The film was therefore spinning its gears to get somewhere I had no interest in going: their presumed reconciliation. When TJ refuses to let Domi off their yacht to spend a day and stretch her legs on an unknown island before continuing his dictatorial plan to reach Easter Island “on time” (despite agreeing there was no firm schedule), he became dead to me. I cheered when she left in the middle of the night anyway. I smiled when he awoke screaming and afraid; his actions earned that sense of helpless futility. And when he finally does sail to her campsite, angrily demanding she return to the boat, I applauded her sustained vitriol to explain that he wasn’t wanted. Serves him right. Win her forgiveness.

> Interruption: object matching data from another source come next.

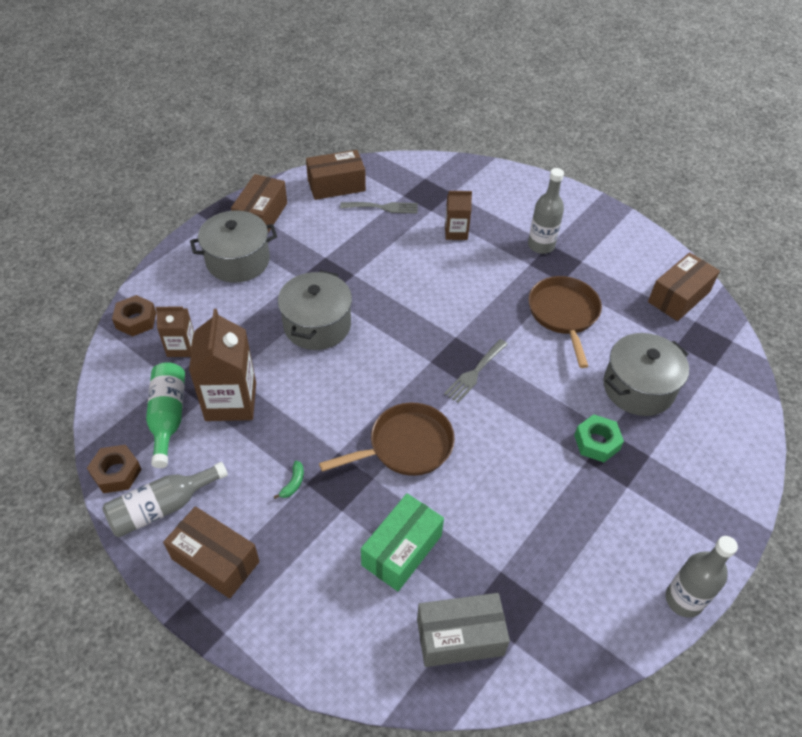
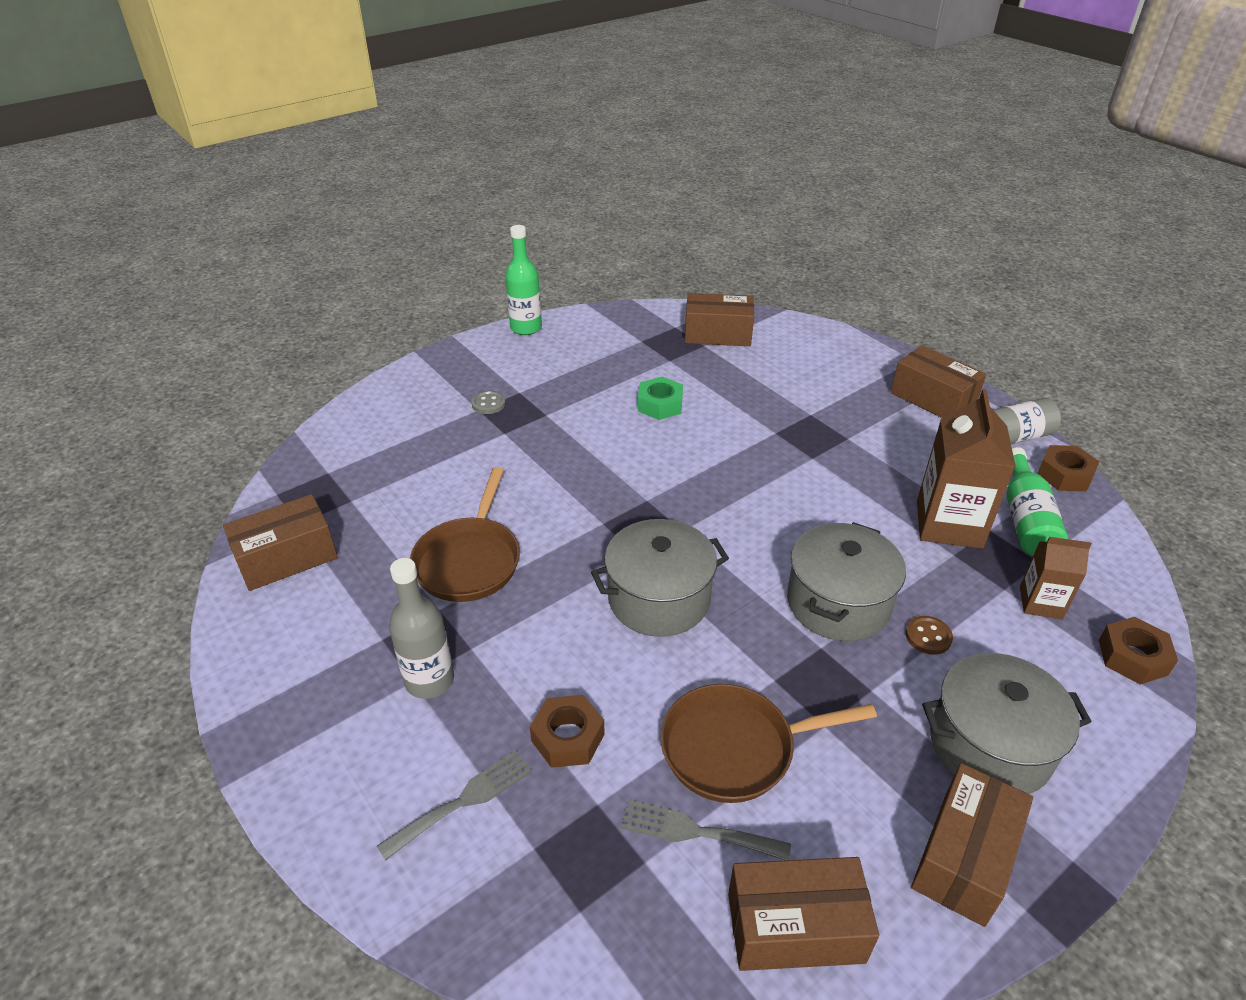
camera: 165 degrees left, 10 degrees down
green banana [274,461,304,499] -> none
brown pan [319,403,455,476] -> brown pan moved to [661,684,877,803]
green box [361,493,444,591] -> none
grey box [417,593,510,667] -> brown box [685,293,754,346]
grey fork [444,339,508,403] -> grey fork moved to [377,750,532,861]
brown carton [445,191,472,240] -> brown nut [530,695,605,768]
green nut [574,414,624,462] -> green nut moved to [638,377,683,420]
grey pot [603,333,689,416] -> grey pot moved to [591,519,729,637]
grey bottle [665,536,738,618] -> green bottle [505,225,542,335]
none -> grey button [471,391,506,414]
none -> brown button [906,616,953,655]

Does he? Well, it’s implied. Maybe that’s enough for some people; it wasn’t for me. Watching a scene where he finally breaks open his English-to-Spanish dictionary isn’t the same as him walking up to her and admitting he was wrong in her native language. That’s par for the course, though. We never see him acting truly contrite. He’s sad when he loses her, but he has no one to blame but himself. We don’t even know what TJ said to get Domi to agree to this trip, considering she had already left him to stay with her sister (Martina Gusman). A plan is hatched, and it apparently succeeds, but for what? So that he can ignore her the whole time? He’s never present for her.
And I couldn’t be present for him. The experience of viewing the film was a trying one—all signs pointed towards TJ finding a way back into Domi’s heart. Not towards him learning his lesson, but her finding a way to forgive him in the hopes things would change anyway. Domi becomes pariah and prize simultaneously. TJ’s father (Harris really leans into the role of your Republican uncle who’s comfortable enough to know a few thousand “subordinates” can die without him feeling sad due to the economic upswing on his investments those deaths supply) blames her for ruining his son and he sees her as a light in the darkness of his otherwise entitled yet unfulfilling life. Daddy’s money ultimately fuels his getaway.
TJ can “get away” from the reductive notion that being wealthy made him a jerk. He can use that wealth to entice Domi back despite her already having “gotten away” herself. Thus she can’t “get away” from him. So this isn’t the love story it tries to become. Not when Domi is practically imprisoned by a husband who makes the dumbest decisions (even those couple times his motives are honorable) for both him and her considering they usually steal the decision from her hands completely. I wish I could give them the benefit of the doubt, but we never get a flashback to those supposed “great days.” Domi’s sister mentions them as inspiration for love. TJ mentions them as being something he wants back. Did they ever exist?
The better question is whether their existence matters. I say no. She’s still miserable—he’s too selfish to want her to be happy unless her happiness aligns with his. Braun and Martin make some interesting choices and craft a gorgeous-looking film on an obviously shoestring budget, but none of that matters when my one wish was for these characters to never see each other again. TJ’s eventual contrition can’t feel real; he’s proven it’s not. After what I’d just witnessed, Domi’s instantaneous shift to joy after accepting how he’ll never change feels more like his fantasy than a conceivable response. The whole seems to want to blame society for an individual’s toxicity, but, while a legitimate factor, it doesn’t absolve those individuals of their complicity.
Get Away If You Can hits limited release and VOD on August 19.